Indirect Checkpoint has a smoothing effect on the checkpoint process. If the system would normally flush 30K IOPS in one second, it will now write 500 IOPS over the one-minute recovery interval. This feature can provide a huge savings, as it would take 428 10K disks configured in a RAID 1+0 stripe to absorb the 30,000 I/O burst. With Indirect Checkpoint you can use only eight disks. As with any new database feature, ensure that you fully test this configuration prior to turning it loose in a production environment.

Many organizations use shared storage arrays and thin storage pools to increase storage utilization. Keep in mind that storage pools amalgamate not only capacity, but also performance. We have previously recommended that data, log, backup, and temporary database files be isolated onto their own physical storage. When the storage is shared in a storage pool, however, this isolation no longer makes sense.

The current reason for separation is to protect the data, diversifying it across failure domains. In other words, don’t keep all your eggs in one basket. It is advisable to ensure that database backups and physical data reside on different storage groups, or even different storage arrays.

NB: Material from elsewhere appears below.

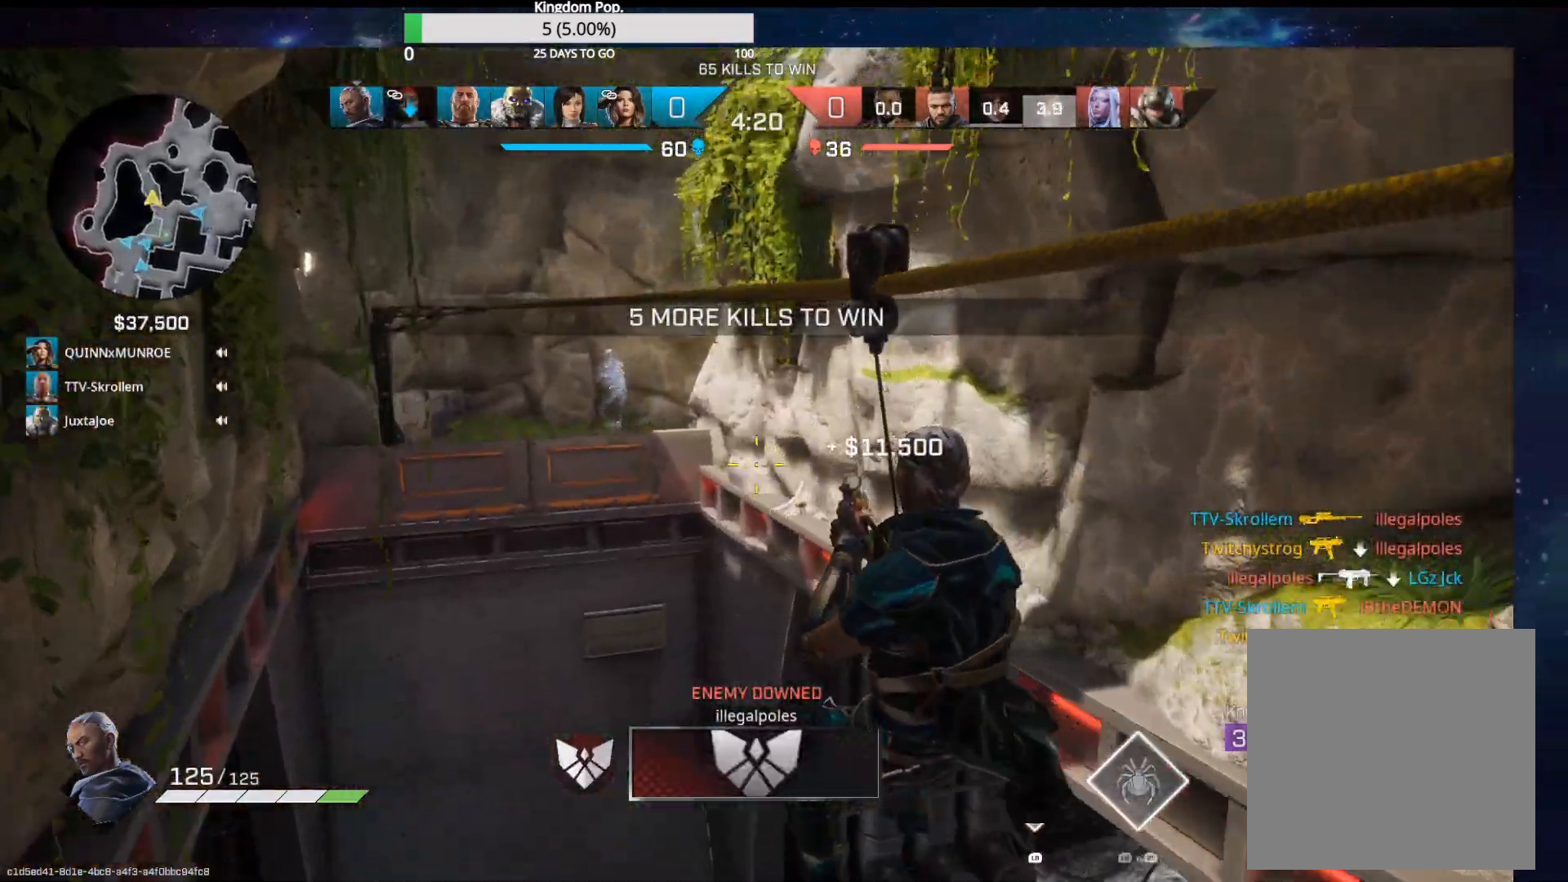
{"buttons": ["R2"], "left_stick": "up", "right_stick": "left", "events": [[167, "right_stick", "center"], [233, "right_stick", "left"], [283, "R2", "down"], [350, "right_stick", "up"], [400, "right_stick", "left"]]}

Many IT groups maintain separate database, server, networking, and storage departments. It is important that you communicate the expected database performance requirements to the storage team so they can ensure that the shared storage arrays are designed to handle the load.

Once your application is running on a shared thin storage pool, performance monitoring is critical. Each of the applications is intertwined. Unfortunately, many systems are active at the exact same time — for example, end of month reporting. If your application negatively impacts other applications, it is often more beneficial and cost effective to move it out of the shared storage environment and onto a separate system.

4.6 Partition Alignment

Windows versions prior to Windows Server 2008 did not properly align Windows Server partitions to the underlying storage geometry. Specifically, the Windows hidden sector is 63KB in size. NTFS allocation units default to 4K and are always divisible by 2. Because the hidden sector is an odd size, all of the NTFS allocation units are offset. This results in the possibility of generating twice the number of NTFS requests.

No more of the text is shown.